→ Material to process
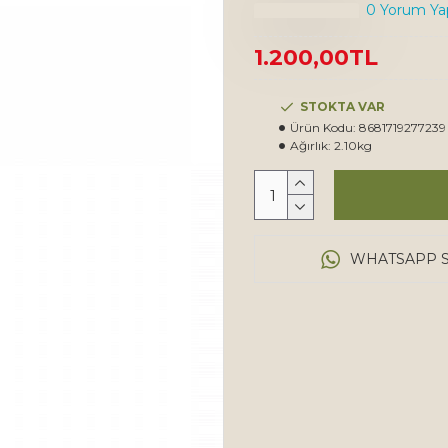
0 Yorum Yap
1.200,00TL
STOKTA VAR
Ürün Kodu:
8681719277239
Ağırlık:
2.10kg
WHATSAPP S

→ Problem
Copy the listing exactly. No images belong in the copy.

→ Response area
0 Yorum Yap
1.200,00TL
STOKTA VAR
Ürün Kodu:
8681719277239
Ağırlık:
2.10kg
WHATSAPP S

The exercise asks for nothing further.